**小問 A:**
バイク保管の文章を読み、次の問いに答えなさい。
(i) しばらく動かさずに置いたバイクで、虫はどこから入り込むか。
(ii) サイレンサーの穴をふさぐには、何を差せばよいとされているか。
(iii) 保管時のタイヤの空気圧は、規定値のどのくらい多めにするのがセオリーか。
**小問 B:**
バイク保管の文章の続きを、最後の文の次から書きなさい。

**選定文:**
意外と見逃しがちなのがコレ。しばらく動かさずにバイクを置いておくと、サイレンサーの穴から虫が入り、中に住み着いてしまうことがたまにある。春になってエンジンをかけようと思ったらうまくかからず、調べてみると穴から虫がウジャウジャ…。そんなことにならないよう、とくにバイクを屋外保管している人はぜひやっておこう。

サイレンサーの穴をふさぐ
サイレンサーを傷めないウエスなどを穴に差してふさげばOK。バイクに乗るときは、エンジンをかける前に取るのを忘れずに

 

タイヤの空気圧は10〜20%増しに

タイヤ空気圧チェックタイヤは乗らなくても自然と少しずつ空気が抜けていくもの。それを見越して規定値の10〜20%ほど多めに空気を入れて保管しておくのがセオリー。とくにタイヤを地面と接したまま保管する場合、タイヤはバイクを支えるパーツなので、規定値ピッタリにしておくと空気が抜けてきたときに地面と接している部分により負荷がかかってしまい、傷める原因になってしまう。

**提供資料:**

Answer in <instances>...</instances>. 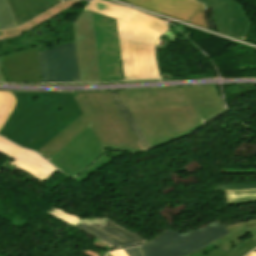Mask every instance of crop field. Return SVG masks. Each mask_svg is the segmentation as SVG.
<instances>
[{
    "label": "crop field",
    "instance_id": "crop-field-14",
    "mask_svg": "<svg viewBox=\"0 0 256 256\" xmlns=\"http://www.w3.org/2000/svg\"><path fill=\"white\" fill-rule=\"evenodd\" d=\"M0 59L7 82H42L37 48Z\"/></svg>",
    "mask_w": 256,
    "mask_h": 256
},
{
    "label": "crop field",
    "instance_id": "crop-field-28",
    "mask_svg": "<svg viewBox=\"0 0 256 256\" xmlns=\"http://www.w3.org/2000/svg\"><path fill=\"white\" fill-rule=\"evenodd\" d=\"M254 202H256V200L238 201V202H231L227 204L228 206H231V205L247 204V203H254Z\"/></svg>",
    "mask_w": 256,
    "mask_h": 256
},
{
    "label": "crop field",
    "instance_id": "crop-field-32",
    "mask_svg": "<svg viewBox=\"0 0 256 256\" xmlns=\"http://www.w3.org/2000/svg\"><path fill=\"white\" fill-rule=\"evenodd\" d=\"M0 82H6L5 77L3 76L1 62H0Z\"/></svg>",
    "mask_w": 256,
    "mask_h": 256
},
{
    "label": "crop field",
    "instance_id": "crop-field-4",
    "mask_svg": "<svg viewBox=\"0 0 256 256\" xmlns=\"http://www.w3.org/2000/svg\"><path fill=\"white\" fill-rule=\"evenodd\" d=\"M74 95L14 92L17 104L0 135L16 144Z\"/></svg>",
    "mask_w": 256,
    "mask_h": 256
},
{
    "label": "crop field",
    "instance_id": "crop-field-2",
    "mask_svg": "<svg viewBox=\"0 0 256 256\" xmlns=\"http://www.w3.org/2000/svg\"><path fill=\"white\" fill-rule=\"evenodd\" d=\"M87 9L117 19L124 81L159 78L154 43L168 28L166 22L101 0H93Z\"/></svg>",
    "mask_w": 256,
    "mask_h": 256
},
{
    "label": "crop field",
    "instance_id": "crop-field-23",
    "mask_svg": "<svg viewBox=\"0 0 256 256\" xmlns=\"http://www.w3.org/2000/svg\"><path fill=\"white\" fill-rule=\"evenodd\" d=\"M17 26L6 0H0V30Z\"/></svg>",
    "mask_w": 256,
    "mask_h": 256
},
{
    "label": "crop field",
    "instance_id": "crop-field-26",
    "mask_svg": "<svg viewBox=\"0 0 256 256\" xmlns=\"http://www.w3.org/2000/svg\"><path fill=\"white\" fill-rule=\"evenodd\" d=\"M256 188V183L215 185L213 190H241Z\"/></svg>",
    "mask_w": 256,
    "mask_h": 256
},
{
    "label": "crop field",
    "instance_id": "crop-field-24",
    "mask_svg": "<svg viewBox=\"0 0 256 256\" xmlns=\"http://www.w3.org/2000/svg\"><path fill=\"white\" fill-rule=\"evenodd\" d=\"M46 213L71 225V226L74 223H76L78 220L81 219V218H79L71 213H68L60 208H57L55 206L53 208L49 209L48 211H46Z\"/></svg>",
    "mask_w": 256,
    "mask_h": 256
},
{
    "label": "crop field",
    "instance_id": "crop-field-10",
    "mask_svg": "<svg viewBox=\"0 0 256 256\" xmlns=\"http://www.w3.org/2000/svg\"><path fill=\"white\" fill-rule=\"evenodd\" d=\"M73 227L117 249L142 246L148 242L107 217L81 219Z\"/></svg>",
    "mask_w": 256,
    "mask_h": 256
},
{
    "label": "crop field",
    "instance_id": "crop-field-15",
    "mask_svg": "<svg viewBox=\"0 0 256 256\" xmlns=\"http://www.w3.org/2000/svg\"><path fill=\"white\" fill-rule=\"evenodd\" d=\"M0 152L13 160L9 164L29 173L43 181L57 169L39 157L35 152L21 149L15 144L0 137Z\"/></svg>",
    "mask_w": 256,
    "mask_h": 256
},
{
    "label": "crop field",
    "instance_id": "crop-field-11",
    "mask_svg": "<svg viewBox=\"0 0 256 256\" xmlns=\"http://www.w3.org/2000/svg\"><path fill=\"white\" fill-rule=\"evenodd\" d=\"M82 114L73 97L17 144L37 151Z\"/></svg>",
    "mask_w": 256,
    "mask_h": 256
},
{
    "label": "crop field",
    "instance_id": "crop-field-27",
    "mask_svg": "<svg viewBox=\"0 0 256 256\" xmlns=\"http://www.w3.org/2000/svg\"><path fill=\"white\" fill-rule=\"evenodd\" d=\"M125 252L128 256H143L139 247L134 249H127Z\"/></svg>",
    "mask_w": 256,
    "mask_h": 256
},
{
    "label": "crop field",
    "instance_id": "crop-field-9",
    "mask_svg": "<svg viewBox=\"0 0 256 256\" xmlns=\"http://www.w3.org/2000/svg\"><path fill=\"white\" fill-rule=\"evenodd\" d=\"M39 58L43 83L79 82L74 40L40 51Z\"/></svg>",
    "mask_w": 256,
    "mask_h": 256
},
{
    "label": "crop field",
    "instance_id": "crop-field-34",
    "mask_svg": "<svg viewBox=\"0 0 256 256\" xmlns=\"http://www.w3.org/2000/svg\"><path fill=\"white\" fill-rule=\"evenodd\" d=\"M107 256H112L110 253H108V255Z\"/></svg>",
    "mask_w": 256,
    "mask_h": 256
},
{
    "label": "crop field",
    "instance_id": "crop-field-17",
    "mask_svg": "<svg viewBox=\"0 0 256 256\" xmlns=\"http://www.w3.org/2000/svg\"><path fill=\"white\" fill-rule=\"evenodd\" d=\"M13 15L18 23H23L38 16L40 13L48 10L58 4L59 0H7Z\"/></svg>",
    "mask_w": 256,
    "mask_h": 256
},
{
    "label": "crop field",
    "instance_id": "crop-field-22",
    "mask_svg": "<svg viewBox=\"0 0 256 256\" xmlns=\"http://www.w3.org/2000/svg\"><path fill=\"white\" fill-rule=\"evenodd\" d=\"M16 100L11 92H0V129L3 127L15 106Z\"/></svg>",
    "mask_w": 256,
    "mask_h": 256
},
{
    "label": "crop field",
    "instance_id": "crop-field-12",
    "mask_svg": "<svg viewBox=\"0 0 256 256\" xmlns=\"http://www.w3.org/2000/svg\"><path fill=\"white\" fill-rule=\"evenodd\" d=\"M212 8L217 30L225 35L244 40L252 25L239 3L233 0H197Z\"/></svg>",
    "mask_w": 256,
    "mask_h": 256
},
{
    "label": "crop field",
    "instance_id": "crop-field-25",
    "mask_svg": "<svg viewBox=\"0 0 256 256\" xmlns=\"http://www.w3.org/2000/svg\"><path fill=\"white\" fill-rule=\"evenodd\" d=\"M256 199V189L242 191H226V202Z\"/></svg>",
    "mask_w": 256,
    "mask_h": 256
},
{
    "label": "crop field",
    "instance_id": "crop-field-30",
    "mask_svg": "<svg viewBox=\"0 0 256 256\" xmlns=\"http://www.w3.org/2000/svg\"><path fill=\"white\" fill-rule=\"evenodd\" d=\"M206 254L202 251V249L198 250V251H195L191 254H188L186 256H205Z\"/></svg>",
    "mask_w": 256,
    "mask_h": 256
},
{
    "label": "crop field",
    "instance_id": "crop-field-3",
    "mask_svg": "<svg viewBox=\"0 0 256 256\" xmlns=\"http://www.w3.org/2000/svg\"><path fill=\"white\" fill-rule=\"evenodd\" d=\"M74 97L84 114L37 151L46 160L89 125L103 148L140 151L107 92L78 93Z\"/></svg>",
    "mask_w": 256,
    "mask_h": 256
},
{
    "label": "crop field",
    "instance_id": "crop-field-6",
    "mask_svg": "<svg viewBox=\"0 0 256 256\" xmlns=\"http://www.w3.org/2000/svg\"><path fill=\"white\" fill-rule=\"evenodd\" d=\"M93 17L101 82L123 81L116 21L94 12Z\"/></svg>",
    "mask_w": 256,
    "mask_h": 256
},
{
    "label": "crop field",
    "instance_id": "crop-field-16",
    "mask_svg": "<svg viewBox=\"0 0 256 256\" xmlns=\"http://www.w3.org/2000/svg\"><path fill=\"white\" fill-rule=\"evenodd\" d=\"M203 125L227 111L214 87H183Z\"/></svg>",
    "mask_w": 256,
    "mask_h": 256
},
{
    "label": "crop field",
    "instance_id": "crop-field-5",
    "mask_svg": "<svg viewBox=\"0 0 256 256\" xmlns=\"http://www.w3.org/2000/svg\"><path fill=\"white\" fill-rule=\"evenodd\" d=\"M230 233L219 220L198 230L181 235L168 230L150 243L142 246L144 256H183Z\"/></svg>",
    "mask_w": 256,
    "mask_h": 256
},
{
    "label": "crop field",
    "instance_id": "crop-field-8",
    "mask_svg": "<svg viewBox=\"0 0 256 256\" xmlns=\"http://www.w3.org/2000/svg\"><path fill=\"white\" fill-rule=\"evenodd\" d=\"M73 26L80 82H100L92 12L84 10Z\"/></svg>",
    "mask_w": 256,
    "mask_h": 256
},
{
    "label": "crop field",
    "instance_id": "crop-field-13",
    "mask_svg": "<svg viewBox=\"0 0 256 256\" xmlns=\"http://www.w3.org/2000/svg\"><path fill=\"white\" fill-rule=\"evenodd\" d=\"M133 5L208 29L204 5L191 0H124Z\"/></svg>",
    "mask_w": 256,
    "mask_h": 256
},
{
    "label": "crop field",
    "instance_id": "crop-field-29",
    "mask_svg": "<svg viewBox=\"0 0 256 256\" xmlns=\"http://www.w3.org/2000/svg\"><path fill=\"white\" fill-rule=\"evenodd\" d=\"M217 249V247L214 244H210L207 247L203 248V251L207 254L213 250Z\"/></svg>",
    "mask_w": 256,
    "mask_h": 256
},
{
    "label": "crop field",
    "instance_id": "crop-field-20",
    "mask_svg": "<svg viewBox=\"0 0 256 256\" xmlns=\"http://www.w3.org/2000/svg\"><path fill=\"white\" fill-rule=\"evenodd\" d=\"M78 1H80V0L64 1L20 28L1 31L2 35H0V39L14 37L19 34L26 33L29 29L41 24L42 22L46 21L47 19L51 18L52 16L62 12L66 8L76 4Z\"/></svg>",
    "mask_w": 256,
    "mask_h": 256
},
{
    "label": "crop field",
    "instance_id": "crop-field-7",
    "mask_svg": "<svg viewBox=\"0 0 256 256\" xmlns=\"http://www.w3.org/2000/svg\"><path fill=\"white\" fill-rule=\"evenodd\" d=\"M103 148L90 126L48 159L59 170L75 177L102 152Z\"/></svg>",
    "mask_w": 256,
    "mask_h": 256
},
{
    "label": "crop field",
    "instance_id": "crop-field-1",
    "mask_svg": "<svg viewBox=\"0 0 256 256\" xmlns=\"http://www.w3.org/2000/svg\"><path fill=\"white\" fill-rule=\"evenodd\" d=\"M152 148L203 126L181 87L119 91Z\"/></svg>",
    "mask_w": 256,
    "mask_h": 256
},
{
    "label": "crop field",
    "instance_id": "crop-field-18",
    "mask_svg": "<svg viewBox=\"0 0 256 256\" xmlns=\"http://www.w3.org/2000/svg\"><path fill=\"white\" fill-rule=\"evenodd\" d=\"M110 98L112 99L113 103L115 104L117 110L119 111L121 117L123 118L124 122L126 123L128 129L134 136L135 140L139 144L142 151L151 149L150 144L148 143L146 137L144 136L143 132L141 131L140 127L138 126L136 120L134 119L133 115L126 107L124 102L122 101L118 91L108 92Z\"/></svg>",
    "mask_w": 256,
    "mask_h": 256
},
{
    "label": "crop field",
    "instance_id": "crop-field-33",
    "mask_svg": "<svg viewBox=\"0 0 256 256\" xmlns=\"http://www.w3.org/2000/svg\"><path fill=\"white\" fill-rule=\"evenodd\" d=\"M246 256H256V250L252 251L251 253H249L248 255Z\"/></svg>",
    "mask_w": 256,
    "mask_h": 256
},
{
    "label": "crop field",
    "instance_id": "crop-field-19",
    "mask_svg": "<svg viewBox=\"0 0 256 256\" xmlns=\"http://www.w3.org/2000/svg\"><path fill=\"white\" fill-rule=\"evenodd\" d=\"M255 227L256 221L228 225L226 228L231 233L213 243L217 245L220 250L226 253L240 242H242L244 239L250 237L251 235L247 232L252 231V228Z\"/></svg>",
    "mask_w": 256,
    "mask_h": 256
},
{
    "label": "crop field",
    "instance_id": "crop-field-35",
    "mask_svg": "<svg viewBox=\"0 0 256 256\" xmlns=\"http://www.w3.org/2000/svg\"><path fill=\"white\" fill-rule=\"evenodd\" d=\"M196 1V0H195Z\"/></svg>",
    "mask_w": 256,
    "mask_h": 256
},
{
    "label": "crop field",
    "instance_id": "crop-field-21",
    "mask_svg": "<svg viewBox=\"0 0 256 256\" xmlns=\"http://www.w3.org/2000/svg\"><path fill=\"white\" fill-rule=\"evenodd\" d=\"M252 237L244 240L242 243H240L238 246L230 250L228 253H223L219 249L207 254V256H243L247 252H249L251 249L256 247V228L254 231L249 232Z\"/></svg>",
    "mask_w": 256,
    "mask_h": 256
},
{
    "label": "crop field",
    "instance_id": "crop-field-31",
    "mask_svg": "<svg viewBox=\"0 0 256 256\" xmlns=\"http://www.w3.org/2000/svg\"><path fill=\"white\" fill-rule=\"evenodd\" d=\"M110 253H111L113 256H127L123 250H122V251L110 252Z\"/></svg>",
    "mask_w": 256,
    "mask_h": 256
}]
</instances>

**解答例 A:**
(i) サイレンサーの穴から入り込む。
(ii) サイレンサーを傷めないウエスなどを差す。
(iii) 規定値の10〜20%ほど多めにする。

**解答例 B:**
 

可能ならタイヤは浮かせたい

サイドスタンドでバイクを置いておくと、つねにタイヤの同じ部分に車重がかかった状態になる。その状態で一定期間放置しておくと、その間ずーっとタイヤの一部分に負荷がかかったまま。それが劣化のもととなるので、なるべくならタイヤは浮かせた状態で保管したいところ。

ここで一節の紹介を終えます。